Another fan question asked what Lunsford’s favorite memories are. For Lunsford — who was at Georgia Southern from 2003-06 before returning to Statesboro under former head coach Jeff Monken, there were plenty of candidates. He settled on two — guiding the 2017 Eagles to their first win of the season after being named interim head coach and the team’s Camelia Bowl victory to cap a 10-3 season one year later.
Lunsford answered another question asking how he balances home and work life. It’s no secret that many coaches devote a huge amount of their time to their teams, even in the offseason. And it’s not at all uncommon to hear of coaches sleeping in the office and rarely seeing home.
While Lunsford doesn’t slack on his coaching duties, he tries to keep everything in perspective.
“It means the world to me to be the best husband and father I can be,” Lunsford said. “Being a coach means investing in other people’s kids as well. I’m very strategic in making sure we spend time with our families as a staff and that we create a family atmosphere around the program.”
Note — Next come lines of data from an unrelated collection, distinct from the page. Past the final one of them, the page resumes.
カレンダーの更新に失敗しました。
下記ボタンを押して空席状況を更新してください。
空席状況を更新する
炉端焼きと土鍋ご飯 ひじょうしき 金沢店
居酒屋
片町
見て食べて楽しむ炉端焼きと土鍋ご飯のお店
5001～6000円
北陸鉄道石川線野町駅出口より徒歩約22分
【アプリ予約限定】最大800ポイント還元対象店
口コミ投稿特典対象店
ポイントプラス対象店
A final pressing question was directed at Benko, wondering what the school will do about seniors of spring sports who saw their 2020 seasons erased. The NCAA ruled earlier this month that they will have an additional year of eligibility, but left it up to individual schools to figure out what, if any financial considerations would be offered.
“We had 21 scholarship seniors in our spring sports,” Benko said. “Right now we have 14 planning on returning, with one or two others considering jobs. We’re honoring tuition costs for those athletes and we want to support all of them whether they come back or not.”